Siccome l'appetito vien mangiando e il "finanzcapitalismo" - come la pianta carnivora della Piccola bottega degli orrori - ha sempre bisogno di nuovo "sangue", il nuovo oggetto del desiderio sono diventate le aziende che gestiscono i servizi pubblici locali. Il meccanismo messo in piedi da questi "predoni" è piuttosto semplice. I "loro" governi hanno imposto l'adozione del patto di stabilità interno, che di fatto ha tolto ogni potere alle amministrazioni locali; i Comuni non hanno più accesso al credito, anche perché la Cassa depositi e prestiti - creata proprio per finanziare a tassi agevolati gli
investimenti degli enti locali - è stata anch'essa privatizzata. L'unico modo per i sindaci di riuscire a gestire un po' di risorse - visto che anche l'Imu è stata loro tolta - è quello di svendere le partecipazioni dei loro Comuni nelle ex-municipalizzate, trasformate da tempo in società per azioni. Curioso è il "nuovo" ruolo della Cassa depositi e prestiti, che ora finanzia di fatto la privatizzazione di queste aziende, concedendo prestiti per favorire la loro
concentrazione e l'ingresso in Borsa. Questo passaggio sottrae definitivamente il
controllo di queste aziende alle amministrazioni locali; infatti per renderle redditizie e quindi appetibili nel mercato azionario, bisogna alzare le tariffe a carico degli utenti. Quindi noi paghiamo di più e chi compra ci guadagna di più, in un sistema di redistribuzione della ricchezza dai più poveri ai più ricchi. In sostanza questi fanno i liberisti con il culo degli altri; il nostro.
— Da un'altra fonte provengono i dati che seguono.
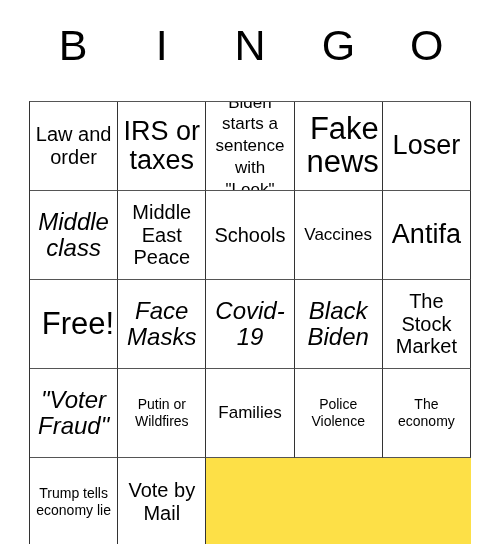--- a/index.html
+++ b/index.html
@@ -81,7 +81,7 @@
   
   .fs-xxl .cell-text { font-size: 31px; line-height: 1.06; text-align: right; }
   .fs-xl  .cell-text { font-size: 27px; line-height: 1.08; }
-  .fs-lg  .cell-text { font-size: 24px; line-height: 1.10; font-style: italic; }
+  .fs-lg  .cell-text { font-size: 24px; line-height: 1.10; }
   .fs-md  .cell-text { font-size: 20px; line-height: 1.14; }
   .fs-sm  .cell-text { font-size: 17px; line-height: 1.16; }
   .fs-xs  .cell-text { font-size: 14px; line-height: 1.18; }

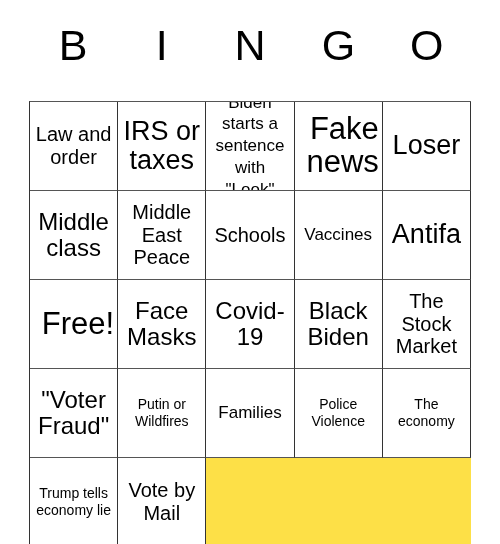--- a/index.html
+++ b/index.html
@@ -167,7 +167,7 @@
         <span class="cell-text">The economy</span>
       </div>
     <div class="bingo-cell fs-xs">
-        <span class="cell-text">Trump tells economy lie</span>
+        <span class="cell-text">Trump tells blatant lie</span>
       </div>
     <div class="bingo-cell fs-md">
         <span class="cell-text">Vote by Mail</span>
Come sta succedendo in Grecia, il governo delle "larghe intese" è stato messo lì essenzialmente con questo compito, svendere quel che rimane del patrimonio pubblico. In Italia in fondo non sarà neppure troppo difficile, perché quello che c'era prima non è assolutamente da rimpiangere. Per tornare al caso dell'Ilva, da cui sono partito, la gestione statale dell'Italsider era al livello - molto basso - di quella dell'Ilva dei Riva; e per molti cittadini la gestione pubblica delle ex-municipalizzate non è certo sinonimo di efficienza, nonostante se ne comprenda l'utilità e il significato profondo, come è avvenuto nel caso del referendum per l'acqua pubblica, che peraltro viene sempre più disatteso dalle nostre amministrazioni, qualunque sia il loro colore politico. La battaglia per la rinazionalizzazione dell'Ilva deve essere accompagnata dalla richiesta di una legge che preveda il controllo dal basso della gestione di queste società; in questo controllo devono avere parte attiva i lavoratori e i cittadini. Non aspettiamoci che questo controllo lo facciano altri: non ne sono capaci e soprattutto non lo vogliono fare. Ecco, se vogliamo davvero provare a far rinascere la sinistra in Italia, potremmo partire da una proposta così: mi pare sufficientemente rivoluzionaria.